### The task:
Can you rewrite the paragraph in the K-State Gardens text below that begins "The Kansas State University Gardens project" as a short bulleted list, keeping its main facts?
━━ Text for analysis ━━
Garden Musings, I'll move to one blog subject that I'm planning to return to more frequently as this year goes on. I feel I should do a better job at alerting readers to the learning opportunities available at the K-State Gardens and the various sub-gardens in the project. I work only a block away from this fantastic gardening resource, and I have the honor of being allowed to provide some volunteer labor time in the KSU Rose Garden. So please allow me a small advertisement for a very deserving garden.
The Kansas State University Gardens project is a privately-funded display garden on the campus of KSU that serves as an educational resource and as a learning laboratory for KSU students and the visiting public. When completed, a 19-acre garden is planned that will show off hardscape and tested ornamental plant material in different aesthetic settings in the Flint Hills environment.
━━━
━━ Dataset excerpts ━━
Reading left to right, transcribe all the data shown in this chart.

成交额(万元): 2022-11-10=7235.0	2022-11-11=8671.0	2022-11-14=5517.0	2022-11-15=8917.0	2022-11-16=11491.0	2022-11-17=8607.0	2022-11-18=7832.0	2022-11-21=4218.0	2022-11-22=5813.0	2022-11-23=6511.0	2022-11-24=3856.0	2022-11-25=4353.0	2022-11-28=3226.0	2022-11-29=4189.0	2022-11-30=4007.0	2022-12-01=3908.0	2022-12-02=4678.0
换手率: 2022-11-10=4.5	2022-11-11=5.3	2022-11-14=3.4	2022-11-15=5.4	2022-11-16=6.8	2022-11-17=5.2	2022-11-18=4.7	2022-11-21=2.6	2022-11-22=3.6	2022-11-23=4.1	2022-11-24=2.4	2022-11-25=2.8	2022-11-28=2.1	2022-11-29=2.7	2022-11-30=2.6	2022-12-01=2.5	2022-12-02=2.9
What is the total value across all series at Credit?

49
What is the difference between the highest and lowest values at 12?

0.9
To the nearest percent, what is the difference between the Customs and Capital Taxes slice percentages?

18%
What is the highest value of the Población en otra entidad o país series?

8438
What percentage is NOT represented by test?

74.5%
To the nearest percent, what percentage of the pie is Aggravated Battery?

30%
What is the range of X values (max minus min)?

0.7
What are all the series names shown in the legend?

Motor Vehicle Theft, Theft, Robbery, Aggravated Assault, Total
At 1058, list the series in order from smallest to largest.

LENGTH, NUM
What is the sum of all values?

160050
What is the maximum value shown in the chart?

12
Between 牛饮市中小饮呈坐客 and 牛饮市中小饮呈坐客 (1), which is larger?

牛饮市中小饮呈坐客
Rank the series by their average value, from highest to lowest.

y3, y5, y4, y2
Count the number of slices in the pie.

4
━━━
### Reply to the exercise:
- Privately funded display garden on the Kansas State University campus
- Serves as an educational resource and learning laboratory for KSU students and the visiting public
- Planned to cover 19 acres when completed
- Will show hardscape and tested ornamental plants in different aesthetic settings in the Flint Hills environment